AP is a good company and I was very successful there. I left because I had an opportunity to do something more interesting.

Back to the original topic, I would add a few anecdotes about distortion "improving" sound.
  • Fleetwood Mac's Rumours album would not have been possible without the Aphex Aural Exciter, This device selectively adds distortion and was used to restore sparkle to a worn out master tape. Studios used to rent the early Aural Exciters by the hour because they were so expensive.

  • A manufacturer of modeling plug-ins had one of their products panned by beta-testers. After re-checking their transfer functions, the only differences they could find were the noise and hum from the original device. They added this to their model and the beta testers loved it.

  • A manufacturer of classic tube amps tasked an engineer to duplicate the sound of a popular model in solid state. As the engineer researched the transfer function he discovered the classic sound was caused by the loss of power supply regulation as amp was driven hard. Power supply ripple was the classic sound.

  • If you play electric guitar, the first pedal effect you experiment with is typically distortion.
I'm sure many will point out that the goal of a playback device should be accuracy. But if the market as a whole really demanded accuracy, we never would have had tone controls, loudness contours and ambiance effects built into stereos. Also, when one doesn't have a signal chain that is accurate in every stage, coloration from a component may be either complimentary or destructive to the overall sound.
Good points :). I will also watch the long presentation you gave. The short video you posted was very helpful.
I also find that adding colouration, such as noise, hum or distortion seem to trick people into liking it more. Just as one example, I auditioned some speakers once, and the seller had plugged in a $15,000 Playback Designs MPS-5 SACD player. After quite a while I asked him if that heavy hiss (probably only -20 dB below the music) was due to the CD player. He was completely flabbergasted, as he clearly hadn't noticed this. He tried changing cables, amplifiers, etc., but nothing worked. Needless to say, he was a vinylphile due to its "natural" qualities. So maybe that's why he chose to sell a $15,000 piece of crap with heavy hiss that would make digital sound "natural".

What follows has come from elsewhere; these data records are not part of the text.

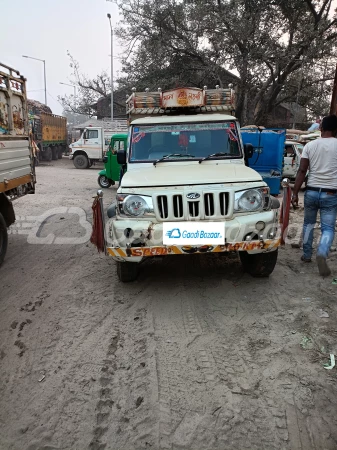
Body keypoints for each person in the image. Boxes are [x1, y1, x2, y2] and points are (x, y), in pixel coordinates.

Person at [292, 114, 337, 277]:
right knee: (328, 228)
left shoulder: (310, 146)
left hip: (311, 191)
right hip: (331, 193)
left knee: (308, 224)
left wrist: (295, 192)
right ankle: (322, 252)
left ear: (321, 128)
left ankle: (306, 255)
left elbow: (302, 171)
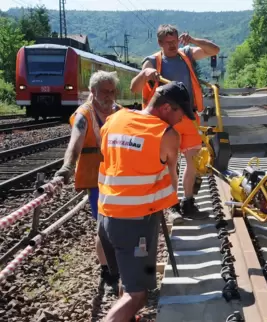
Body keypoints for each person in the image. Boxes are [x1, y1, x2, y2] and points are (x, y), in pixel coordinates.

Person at [97, 81, 195, 322]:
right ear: (166, 108)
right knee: (137, 295)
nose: (181, 120)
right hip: (135, 223)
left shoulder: (115, 119)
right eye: (181, 114)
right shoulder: (165, 134)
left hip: (106, 216)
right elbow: (172, 178)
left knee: (125, 276)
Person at [130, 24, 220, 224]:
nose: (172, 45)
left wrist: (194, 40)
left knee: (192, 160)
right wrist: (145, 75)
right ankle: (172, 205)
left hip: (187, 116)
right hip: (164, 119)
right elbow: (134, 88)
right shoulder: (152, 61)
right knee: (170, 164)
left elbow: (214, 50)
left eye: (175, 41)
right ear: (160, 43)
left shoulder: (186, 54)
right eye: (168, 42)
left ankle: (188, 203)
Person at [54, 70, 121, 288]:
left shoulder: (118, 112)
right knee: (103, 225)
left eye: (112, 91)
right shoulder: (85, 114)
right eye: (105, 92)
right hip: (95, 178)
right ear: (92, 91)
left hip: (118, 176)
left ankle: (119, 264)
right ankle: (107, 269)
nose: (109, 96)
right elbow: (75, 143)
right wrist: (67, 168)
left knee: (119, 222)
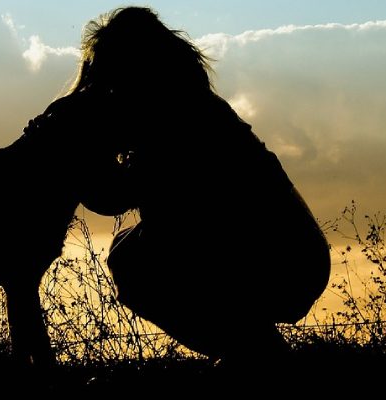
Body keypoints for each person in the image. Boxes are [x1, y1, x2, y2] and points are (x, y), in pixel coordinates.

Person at [68, 7, 331, 365]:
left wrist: (70, 154)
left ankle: (252, 352)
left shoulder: (170, 123)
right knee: (140, 248)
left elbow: (110, 196)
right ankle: (254, 350)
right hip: (298, 258)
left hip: (271, 262)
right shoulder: (199, 107)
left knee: (132, 260)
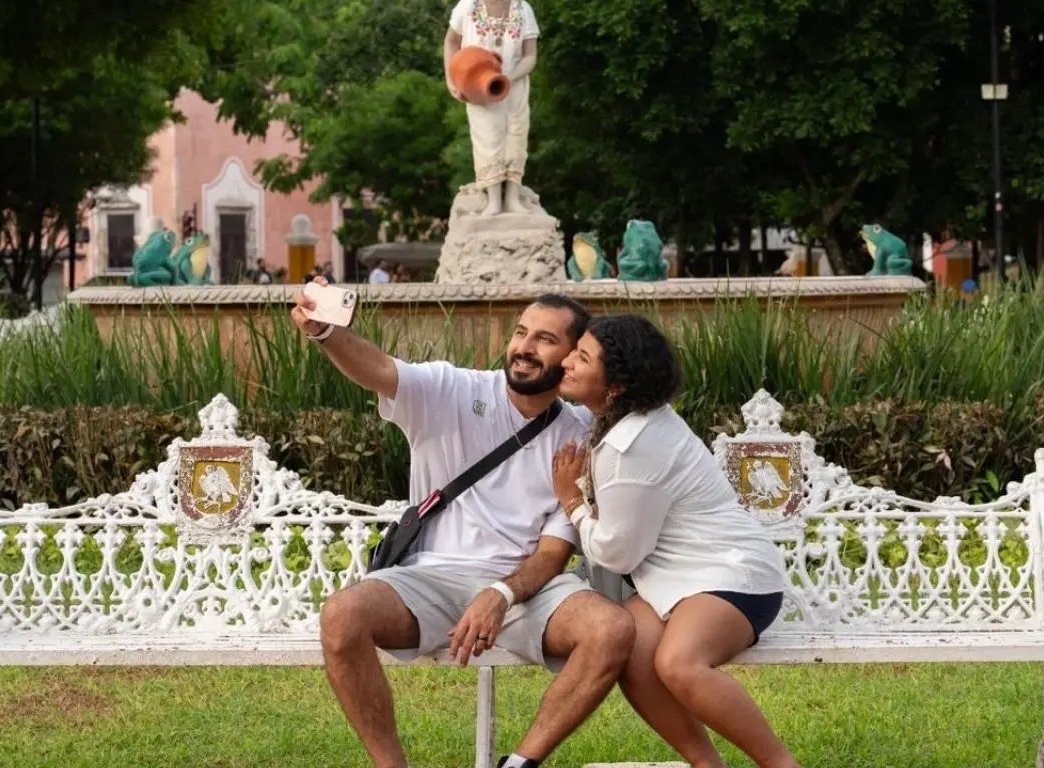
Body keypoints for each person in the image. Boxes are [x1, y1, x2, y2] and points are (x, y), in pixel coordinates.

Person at [291, 279, 635, 768]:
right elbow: (379, 371)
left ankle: (518, 764)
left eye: (545, 339)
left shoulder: (580, 435)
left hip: (523, 591)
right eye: (521, 332)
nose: (524, 348)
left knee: (612, 629)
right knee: (342, 616)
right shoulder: (454, 389)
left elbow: (551, 554)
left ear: (572, 356)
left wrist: (499, 594)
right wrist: (327, 334)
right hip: (427, 578)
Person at [550, 314, 798, 768]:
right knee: (635, 653)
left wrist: (573, 503)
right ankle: (706, 763)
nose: (566, 361)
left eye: (582, 357)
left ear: (617, 385)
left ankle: (782, 765)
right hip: (675, 582)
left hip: (734, 576)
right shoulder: (628, 422)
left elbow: (617, 552)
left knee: (678, 662)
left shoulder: (634, 446)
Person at [443, 0, 539, 216]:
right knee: (488, 137)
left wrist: (509, 77)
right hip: (479, 88)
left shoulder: (523, 9)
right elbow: (450, 42)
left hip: (514, 86)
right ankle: (493, 200)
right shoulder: (467, 7)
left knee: (516, 135)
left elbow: (530, 55)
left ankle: (513, 198)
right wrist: (452, 81)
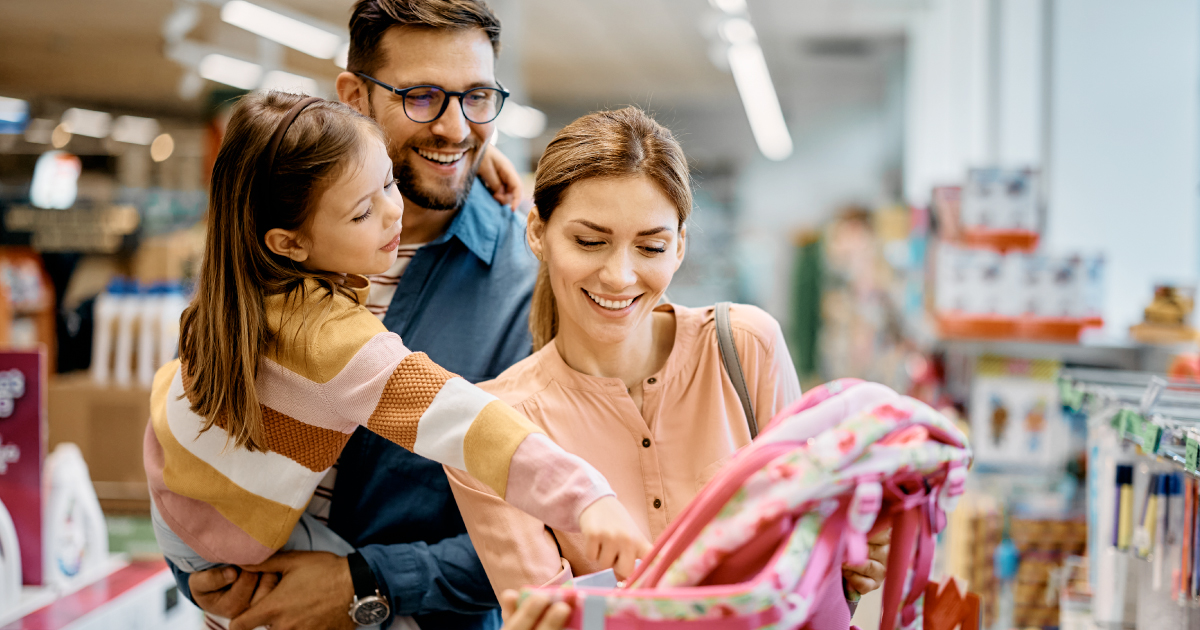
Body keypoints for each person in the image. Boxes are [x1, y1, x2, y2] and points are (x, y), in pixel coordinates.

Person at [145, 92, 650, 627]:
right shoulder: (329, 340)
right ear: (289, 243)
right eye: (363, 211)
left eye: (389, 182)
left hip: (179, 500)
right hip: (225, 546)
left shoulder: (236, 289)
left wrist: (477, 160)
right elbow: (467, 422)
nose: (394, 212)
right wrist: (586, 498)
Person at [173, 2, 546, 629]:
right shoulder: (279, 237)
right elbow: (199, 415)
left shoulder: (528, 285)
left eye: (477, 97)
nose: (455, 129)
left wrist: (367, 582)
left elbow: (549, 533)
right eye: (423, 96)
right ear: (353, 96)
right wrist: (194, 567)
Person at [447, 107, 889, 603]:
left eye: (651, 247)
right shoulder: (495, 428)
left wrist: (844, 562)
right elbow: (550, 621)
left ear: (679, 246)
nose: (619, 276)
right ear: (536, 232)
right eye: (589, 241)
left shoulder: (746, 348)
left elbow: (810, 561)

One seemingly unrelated personal experience I've had might shed some light on all this:
I went to Death Valley in California once and went on a hike. I was completely alone on the trail and fairly quickly stopped walking as I realized something: There was utter silence there. No sound of traffic, people, birds, insects or even the wind - it was just utter, complete deathlike silence. It was the first and only time in my life that I experienced this, and it was a revelation for me, as I realized that this was what I needed in my life: silence.
But when I tell this story to people, many people say that my experience sounds scary. People don't like the idea of complete silence. A former girlfriend of mine also said that she sometimes had the TV running, as she then felt less alone. Other people also have the TV running constantly.
I'm wondering if this human need for "comfort" in the sense of lack of silence translates to audio as well - that hiss or hum is being perceived as "atmosphere". Although I haven't done it so much yet, I'm experimenting with playing identical sound clips for people, where on one of them I've added some hiss, either to make it sound like analogue tape or like vinyl.
So I would imagine that the vinylphiles partly hate digital because of it's lack of "atmosphere", meaning hiss and noise. And I have to admit that I actually sometimes also prefer the hissy version as it does somehow sound more "atmospheric" (I've always been fond of atmospheric music).